Entgegen der üblichen Verfahrensweise, wurde nicht die Schalunterseite, sondern die geglättete Oberseite als Ansichtsfläche gewählt. Diese wurde anschließend Wasser-Sand gestrahlt. Durch den Glättvorgang wurden die Kornteile nach oben gezogen, so dass nach dem Strahlvorgang eine Matrix aus Sandkörnern sichtbar wurde. Diese Arbeitsweise ist aufwendiger als die Schalunterseite zu nehmen und bedarf einer fein abgestimmten Sieblinie. Im Ergebnis konnten so auch große Bauteile mit der gleichen sandigen Optik hergestellt werden.

Der Strahlvorgang erfolgte mit einem Druck von ca. 500 bar. Gegenüber der Oberflächensäuerung ist diese Vorgehensweise umweltschonender. Obwohl zwei unterschiedliche Fertigteilwerke produzierten, unterscheiden sich die Oberflächen nur in Nuancen. Im Ergebnis präsentiert sich dem Besucher ein einheitliches Gesamtbild.
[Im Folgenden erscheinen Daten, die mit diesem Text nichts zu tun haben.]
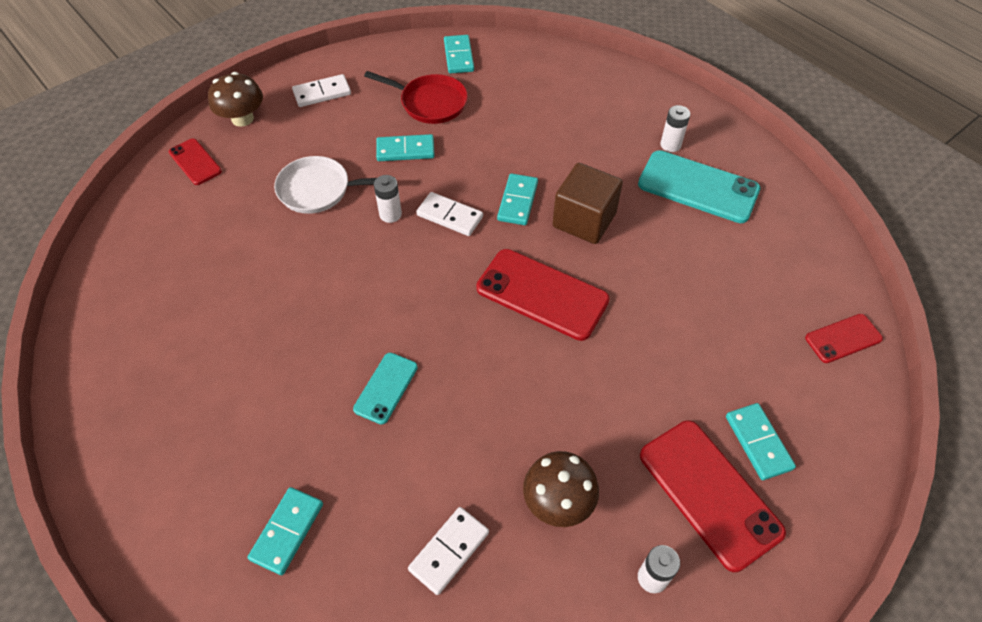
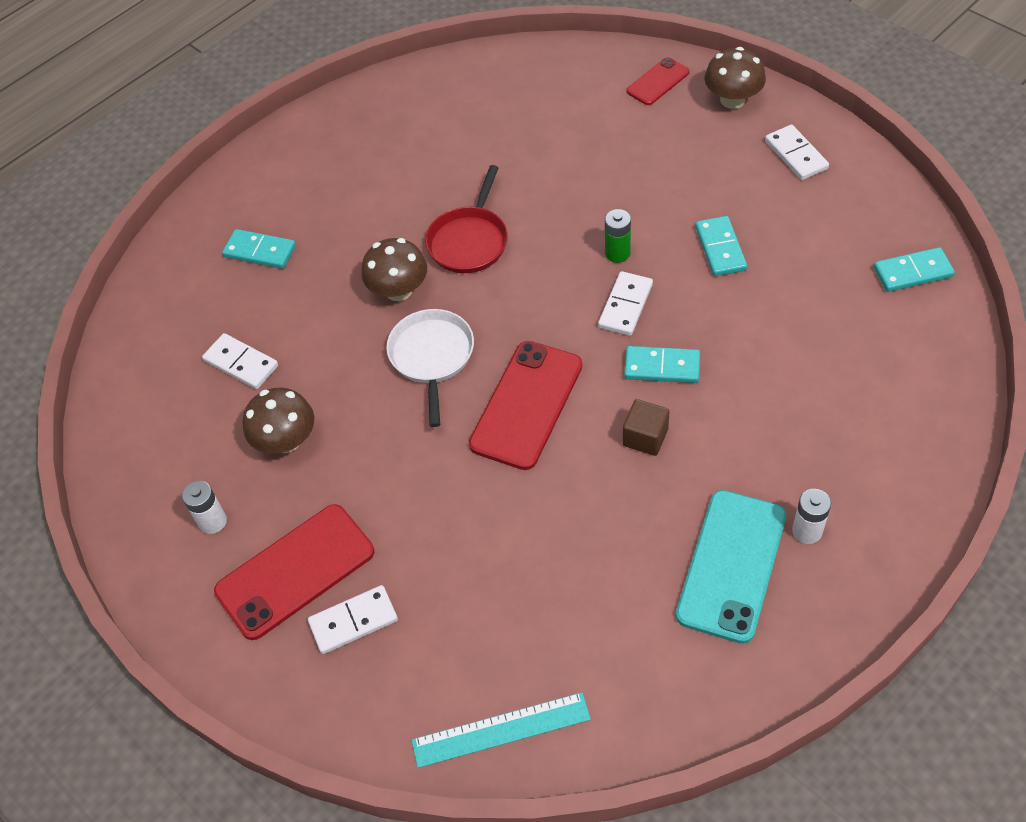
camera: 90 degrees right, 0 degrees up
(318, 190) = (640, 186): white pan -> white pan (432, 357)
(386, 388) = (398, 290): turquoise phone -> brown mushroom
(390, 214) = (617, 253): white battery -> green battery
(430, 103) = (810, 257): red pan -> red pan (469, 241)
(584, 220) = (645, 437): brown cube -> brown cube, size x0.59
(758, 442) = (353, 621): turquoise domino -> white domino
(843, 338) = (501, 730): red phone -> turquoise ruler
Epoxidharz-beschichtete Asphaltflächen – eine Alternative zur wassergebundenen Wegedecke. Foto: RMP Stephan Lenzen Landschaftsarchitekten
Epoxidharz-beschichtete Asphalt-
flächen – eine Alternative zur
wassergebundenen Wegedecke.
Foto: RMP Stephan Lenzen Land-
schaftsarchitekten
Alternativen zur Wassergebundenen Wegedecke

Bei den Park- und Gartenwegen historischer Anlagen handelt es sich klassischer Weise zumeist um wassergebundene Wegedecken. Auch wenn in den letzten Jahrzehnten der Wegeaufbau, das Material und die Einbautechnik weiter optimiert wurden: der Belag zeigt bei einer regelmäßigen Befahrung Verschleißspuren, die bei fehlender Pflege den Weg auf Dauer stark beeinträchtigen. In Koblenz bestand dieses Problem am Schlossvorplatz. Hier sollen sich auch künftig Taxi-Vorfahrt und Andienung befinden.
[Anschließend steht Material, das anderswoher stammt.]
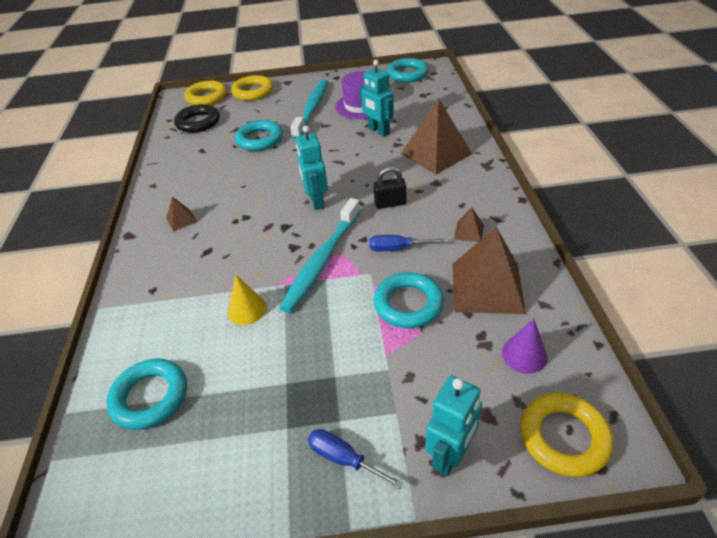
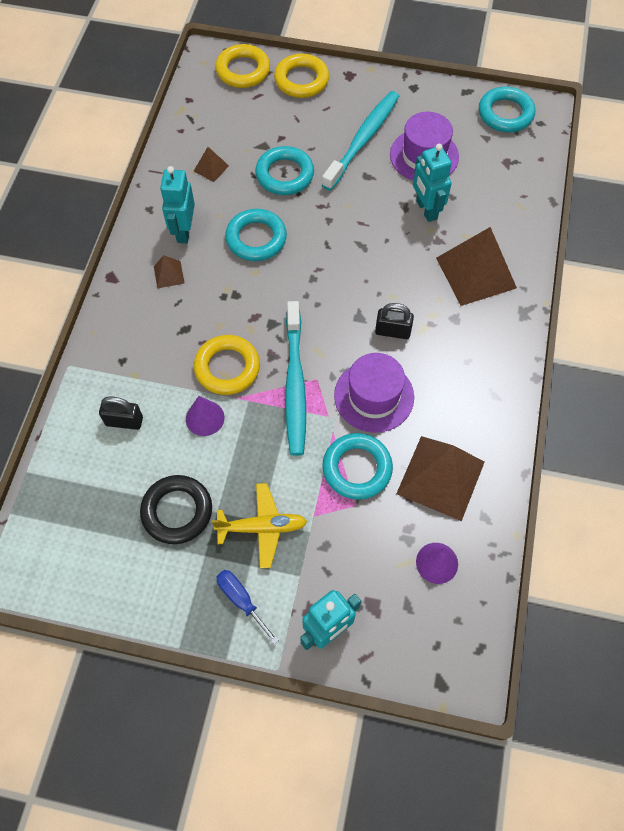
camera: 15 degrees right, 20 degrees up
(150, 397) = (98, 482): turquoise ring -> turquoise ring (256, 238)
(166, 336) = (124, 421): none -> black padlock
(198, 122) = (221, 117): black ring -> black ring (177, 511)
(247, 309) = (205, 418): yellow cone -> purple cone
(316, 201) = (316, 299): turquoise robot -> turquoise robot (183, 231)
(322, 260) = (295, 383): turquoise toothbrush -> turquoise toothbrush turned 45 degrees counterclockwise
(338, 381) = (262, 527): none -> yellow plane
(396, 248) = (374, 396): blue screwdriver -> purple hat
(469, 232) = (457, 401): brown pyramid -> brown pyramid (211, 168)
(564, 437) = (428, 650): yellow ring -> yellow ring (227, 368)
Um trotz der Belastungen künftig ein ansprechendes Erscheinungsbild sicherzustellen, wurden die Flächen nun als normale Asphaltdecke ausgebildet, die mittels einer Epoxidharzbeschichtung eine Einstreudecke erhielt. Das Einstreumaterial wurde auf das Material der vorgesehenen wassergebundenen Wegedecken abgestimmt. Allein die Feinkornanteile mussten ausgesiebt werden, weil sonst die Haftung verloren gehen würde. Im Ergebnis entstand eine Oberfläche, die sich optisch nicht von den wassergebundenen Flächen unterscheidet. Die Beschichtungstechnik stammt aus dem Straßenbau und gilt als äußerst dauerhaft und verschleissfest. Hier ist es eher das Einstreumaterial selbst, was nachgibt. Nicht jedoch der Kleber. Neben den Flächen vor dem Schloss wurden auch die Promenadenflächen an den Kaiserin-Augusta-Anlagen auf diese Weise befestigt. Hier wurde die Farbigkeit auf die in städtischer Regie erstellte Promenadenanlage abgestimmt.

Auch am Moselufer kam diese Befestigungsalternative zum Einsatz. So entstand innerhalb des Promenadenbelages aus vorhandenem Großsteinpflaster ein barrierefreier Wegestreifen, der das gesamte Ufer von der westlich angrenzenden Altstadt bis zum Denkmal verbindet. Zum Jahresende 2010 waren die Flächen entlang der Ufer weitgehend fertiggestellt. Die Hochwassertaufe im Januar 2011 wurde erfolgreich bestanden.